Ronne: Yeah. This desire for two books and then over the past year that desire for those books has grown or narrowed or strengthened or channeled. It’s not necessarily that I just desire to write about people but I desire to write a story that will change stories. I have a real passion. It’s narrows over the course of a year -- don’t ask me why women keep being involved because I would never have put women at the top of my list of people that I would write about or anything -- I’ve got a list of six women that lead beautifully. They’re holy women. And not just holy women but wholly women. They are not wallowing as victims and they’re not hyper-militant. They are women and they have substance and gumption and it’s not like they’re trying to prove a thing and out of the ones I’ve met so far that have just grabbed my heart only two have formal degrees. I watch what they’re doing in their communities and the changes they’re making and the changes they’re committed to making. Their vision is huge. I stood yesterday at a meet-up. Before when Jon had his meet-up, “I said I’m going to ask myself questions.” Yesterday, he said, “Okay, Ronne, you’re the last, tell us your dream.” And I said, “I want this time next year to say there is a book in production so you can meet Mary and you can help me fund a university in the West Indies and you meet Alice and you can feed some kids in a slum in Nairobi. That’s what I want. I want you to meet some amazing women and I want you to help me help them change the world. And if I could do that -- I mean I’ll die happy anyway -- but if I could do that then you could put some shiny shoes on me and play some Cole Porter and I’ll forget who I am and I’ll be just fine.
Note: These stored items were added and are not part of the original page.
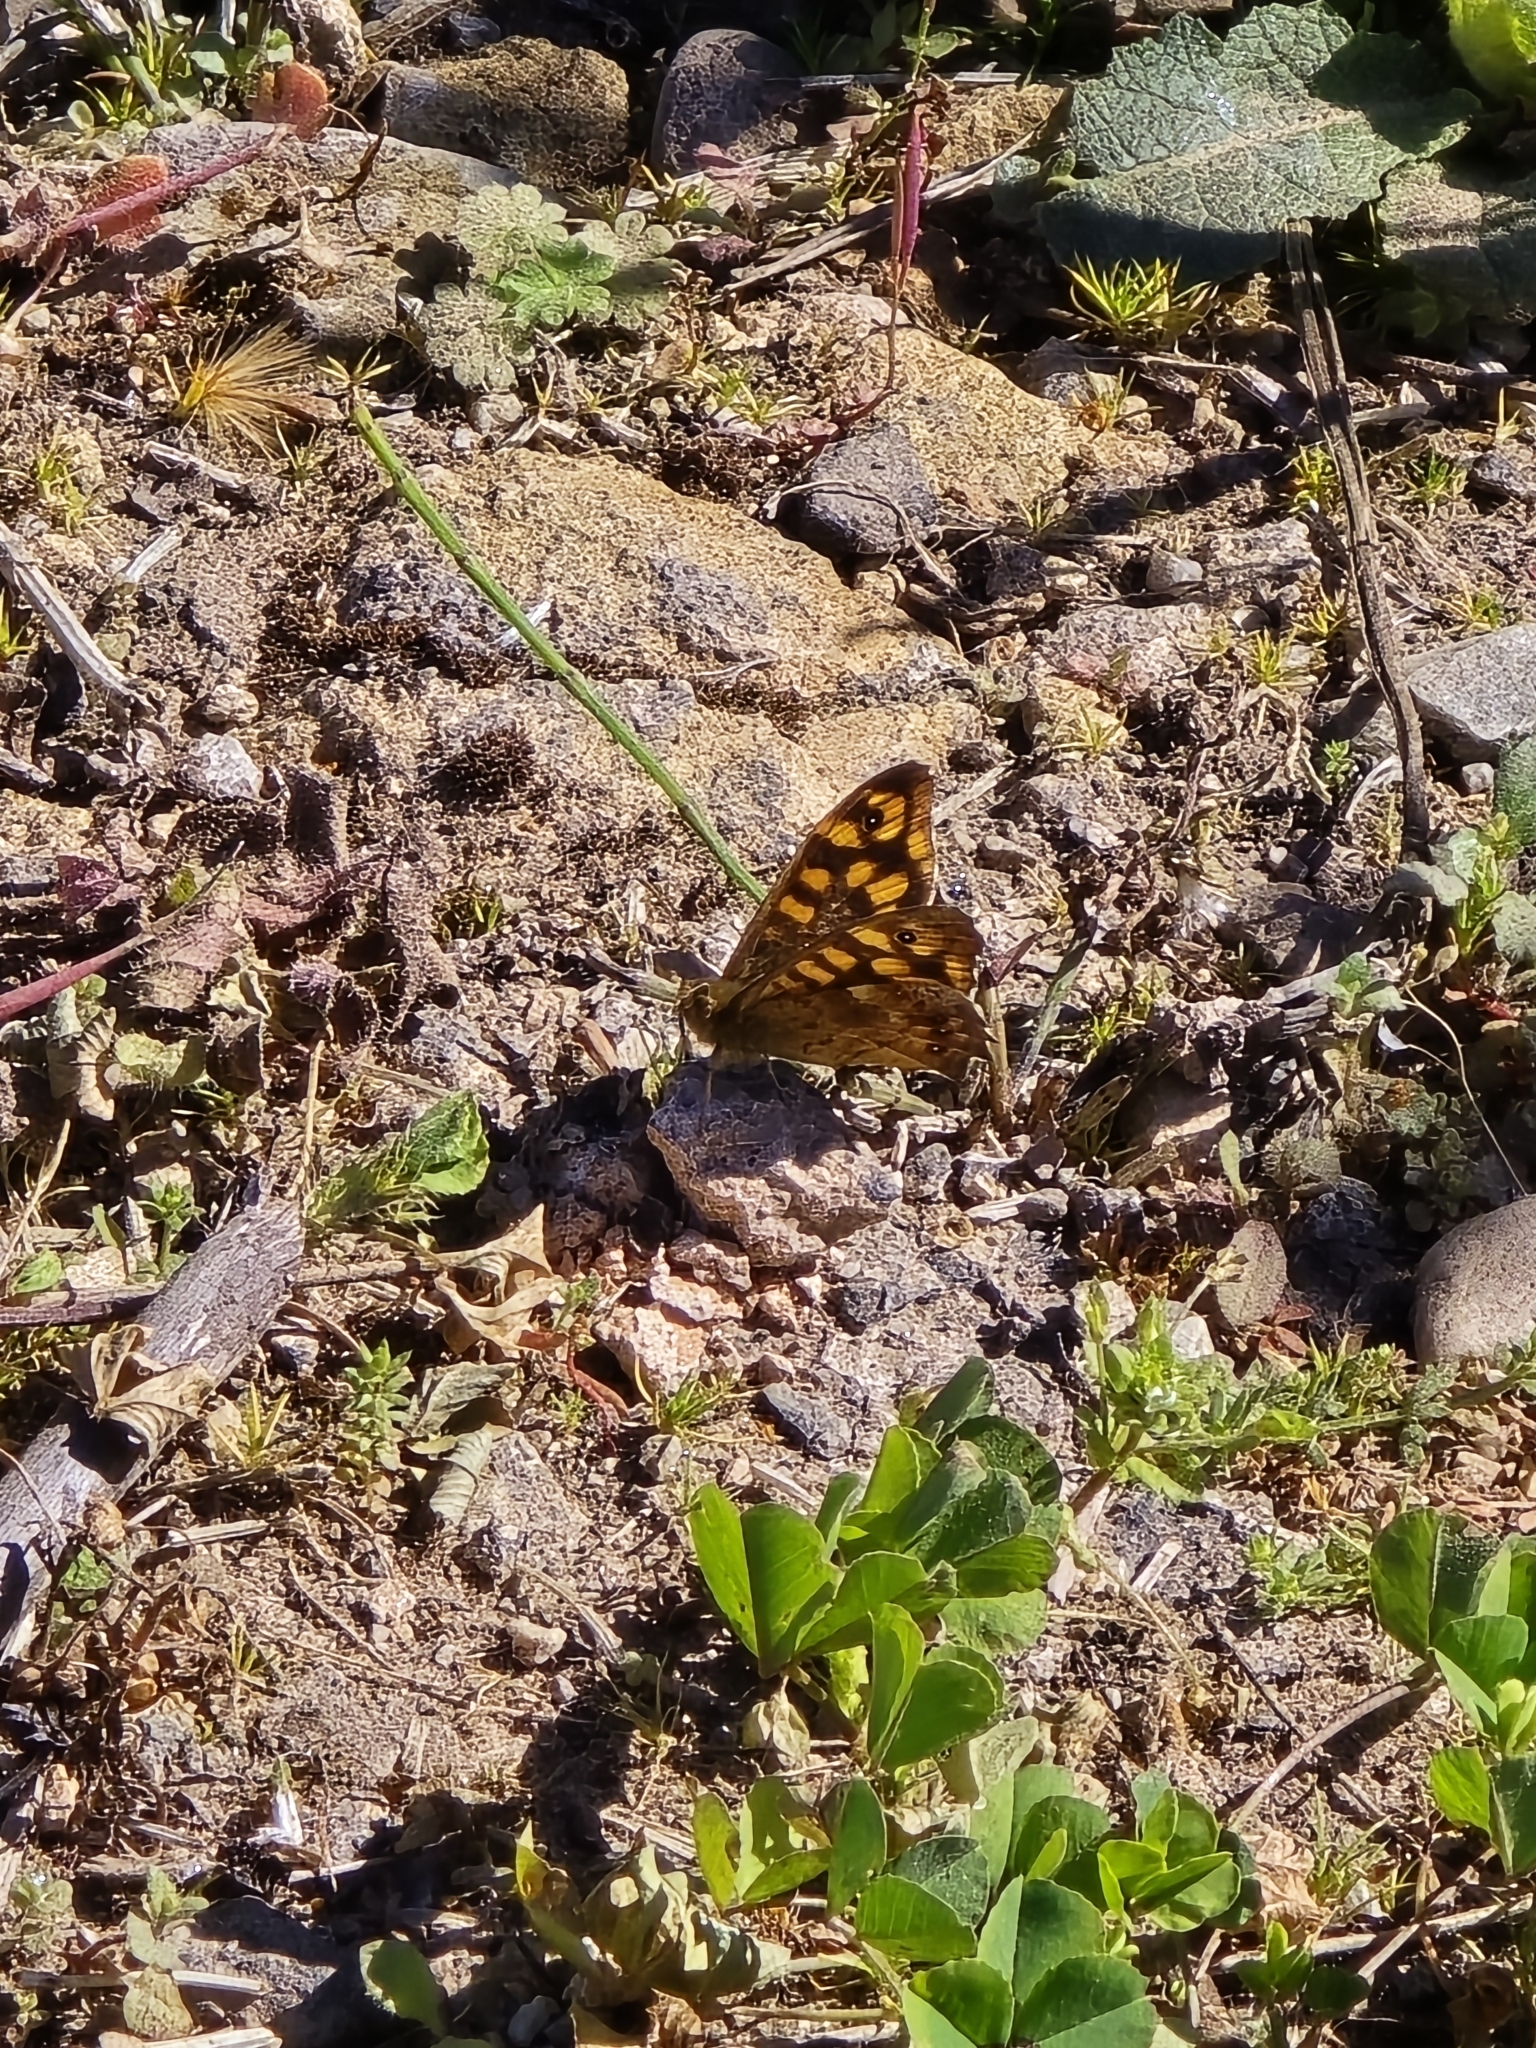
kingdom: Animalia
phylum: Arthropoda
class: Insecta
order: Lepidoptera
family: Nymphalidae
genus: Pararge
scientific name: Pararge aegeria
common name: Speckled wood
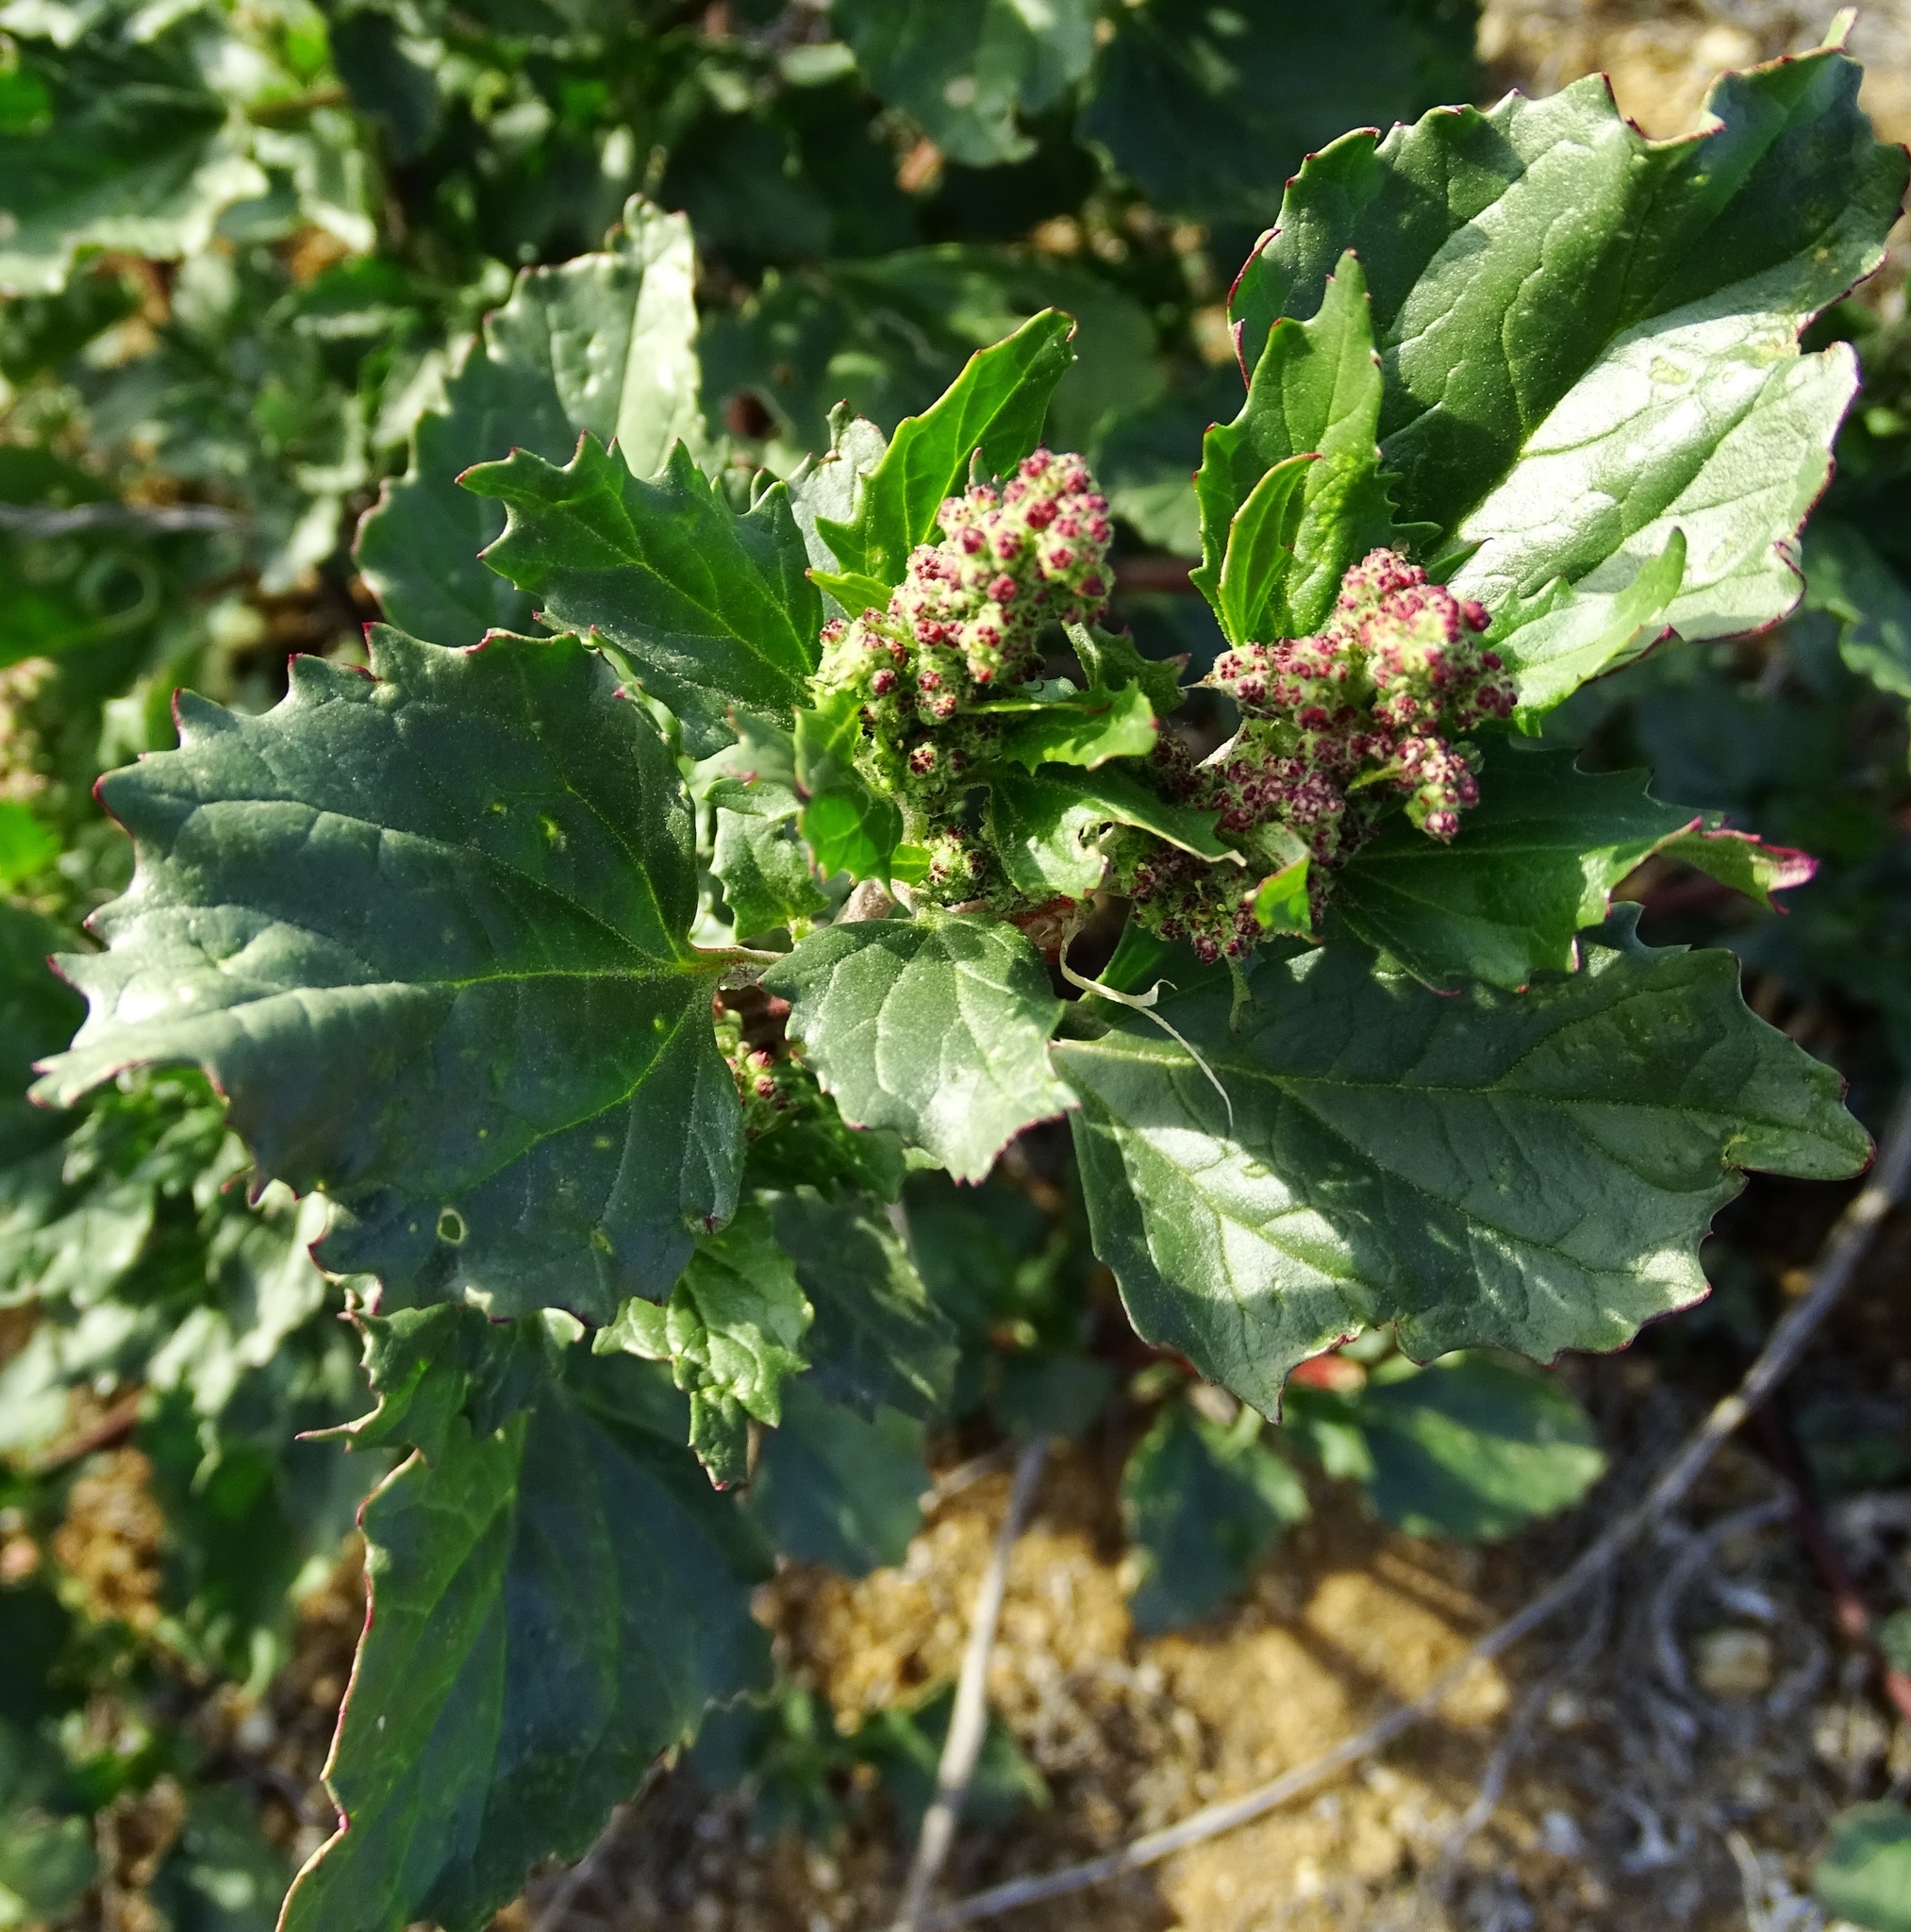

Melissa: Well, you have a lot longer time. You don’t get to put shiny shoes on you after that. Hold off on the shiny shoes. I mean you can wear shiny shoes if you want.
Ronne: But if I could have the honor of doing that, that would be a great honor. And that terrifies me to and so when I was in Jamaica and Miss Mary tapped me on the shoulder and said, “Where’s your book?” and I’m like, “Oh, what book?” and she said, “Where’s the book?” and I said, “Oh-ho...when hell freezes over,” just kind of joking around and she leaned, “Love, what are you waiting for? What are you waiting for?” And I said, “Well, you know if I write a book you’ll be a chapter in it, Miss Mary.” And she said, “I know and our story needs to be told. We need you to tell our story.” And there’s not a day that goes by that I don’t think about that.”
Melissa: Good. Good. That’s good.
Ronne: So am I living my dream? Absolutely because I’ve gotten to meet Mary and Alice and Elizabeth and Elena and Lourdes and Teresa. I’ve gotten to meet Flo. I’ve gotten to meet some pretty amazing people.
Melissa: And a dream is ever evolving. It’s not something that stands still.
Ronne: Because one dream leads to another. You wake up with the dream. But those dreams don’t ever go away. So that would be an honor to get to do that.
Melissa: It will happen. There’s not a doubt in mind. I have no doubt.